Schwelende Rebellion

Leigh Brackett

Der Carcosa Verlag veröffentlicht im Rahmen seiner kleinen Leigh Brackett Werskausgabe die drei Ende der vierziger und Anfang der fünfziger Jahre publizierten Novellen um Eric John Stark in einer Neuübersetzung von Helmut W. Pesch nach den ursprünglichen Texten und nicht der zusammenfassenden Bearbeitung ihres Mannes Edmund Hamilton. Es lohnt sich, mit der von Helmut W. Pesch verfassten Chronologie am Ende zu beginnen. Routiniert und mittels vieler kleiner, in den Geschichten verstärkten Anmerkungen lassen sich die drei Novellen chronologisch ordnen. Zusätzlich geht der Übersetzer auch noch auf die immer wieder zitierte „vierte“ Geschichte ein; „Der Weg nach Sinharat“. Allerdings verbindet diese Geschichte nur die legendäre Mars Stadt mit den hier vorliegenden Novellen. In den siebziger Jahren griff Leigh Brackett im Rahmen drei Romane den Charakter Eric John Stark noch einmal auf. Allerdings unterscheiden sich die Protagonisten merklich voneinander.

 Leigh Brackett gilt vor allem wegen ihrer Space Romance Geschichten – sie spielen auf verschiedenen Planeten des Sonnensystems – als eine Königin der Pulpgeschichten. Die Vorlage der Originaltexte ihrer ersten Stark Trilogie ermöglicht aber noch andere Vergleiche.

Gesammelte Daten
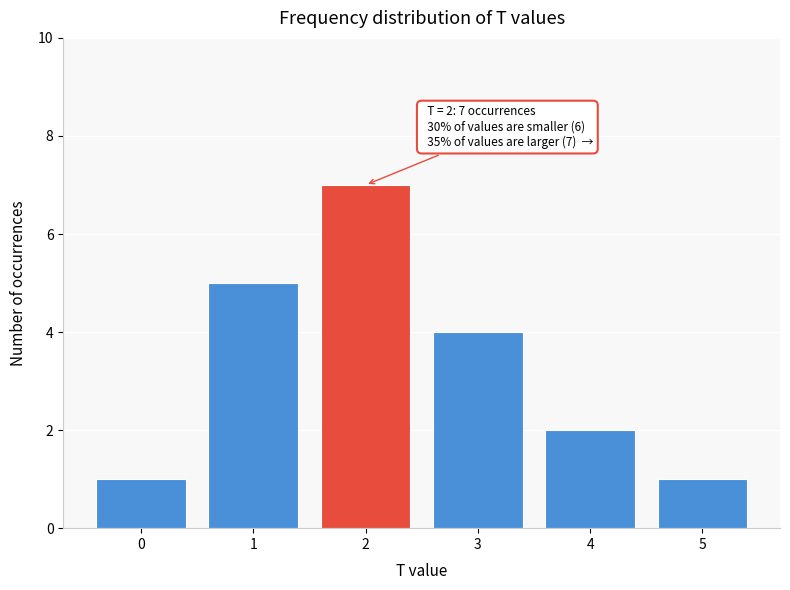

Reading left to right, transcribe all the data shown in this chart.

1	5	7	4	2	1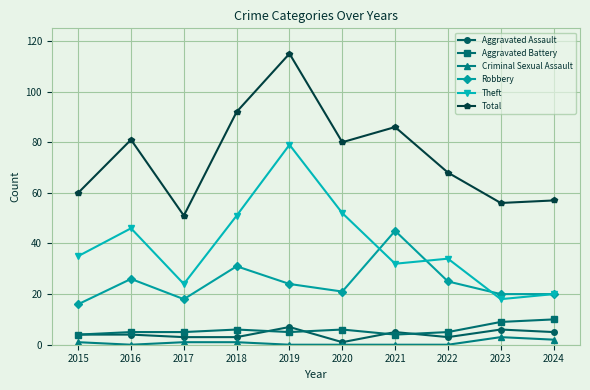

Between 2016 and 2019, which series saw the biggest shift?

Total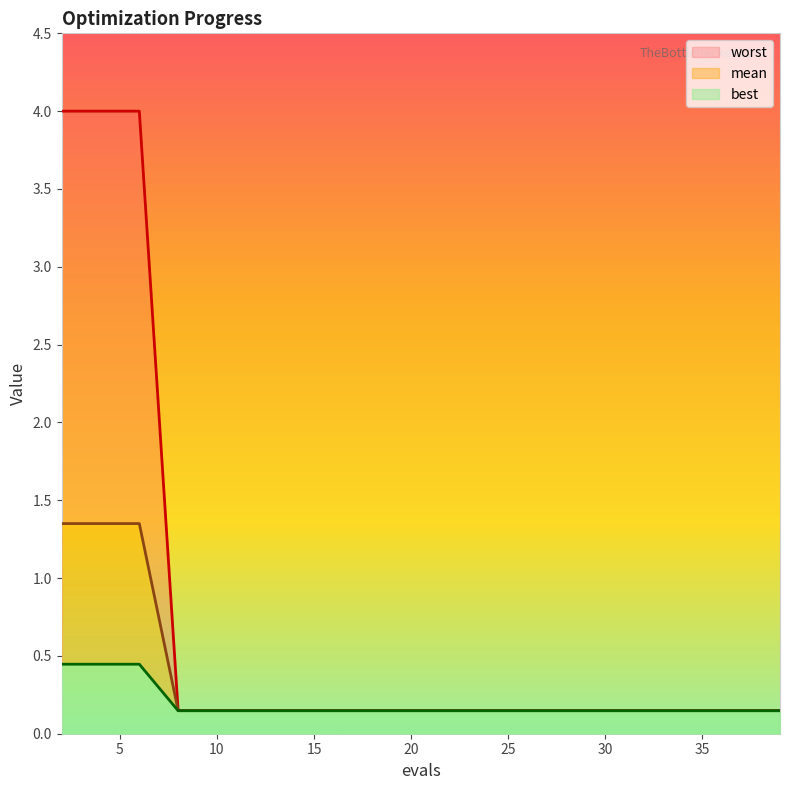

At which label does best reach its peak?

2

Zu bearbeitende Aufgaben>
1. Entscheiden Sie für jede der folgenden Aussagen, ob sie mit dem Text zu Leigh Bracketts Stark-Novellen übereinstimmt, und belegen Sie Ihr Ja oder Nein mit den entscheidenden Worten, wörtlich zitiert. (a) Die Neuübersetzung folgt der zusammenfassenden Bearbeitung durch Edmund Hamilton. (b) Die Chronologie am Ende des Bandes hat Helmut W. Pesch verfasst. (c) „Der Weg nach Sinharat“ ist eine der drei im Band enthaltenen Novellen.
2. Führen Sie den Text zu Leigh Bracketts Stark-Novellen nach seinem letzten Satz weiter.

Antworten im Überblick>
1.
(a) Nein: „nach den ursprünglichen Texten und nicht der zusammenfassenden Bearbeitung ihres Mannes Edmund Hamilton“
(b) Ja: „mit der von Helmut W. Pesch verfassten Chronologie am Ende“
(c) Nein: „Allerdings verbindet diese Geschichte nur die legendäre Mars Stadt mit den hier vorliegenden Novellen.“

2.
 Ohne zu Kopieren ist ihr Eric John Stark eine interessante Mischung aus Robert E. Howards „Conan“ – ein Einzelgänger mit überdurchschnittlichen Fähigkeiten und einem Misstrauen gegenüber Magie – sowie C.L. Moore Northwest Smith – ein Einzelgänger, vielleicht auch die Inspiration zu Hans Solo, der immer an der Grenze der Illegalität seinem Gewerbe nachgeht , von Frauen angehimmelt, von Männern gefürchtet - , einem der ersten Helden aus weiblicher Feder.

 In allen drei Geschichten spielen immer zwei Frauen eine Rolle. Eine Königin, nur bedingt eine Zauberin und schließlich eine schwarze Amazone. Ihnen zur Seite steht eine Frau einfacher Herkunft, die im Grunde in jeder der Geschichten sich in Eric John Stark verliebt – nicht immer alleine – und ihn teilweise unter der Opferung des eigenen Lebens aus schwierigen Situationen in einer ihm anfänglich noch unvertrauten Umgebung rettet.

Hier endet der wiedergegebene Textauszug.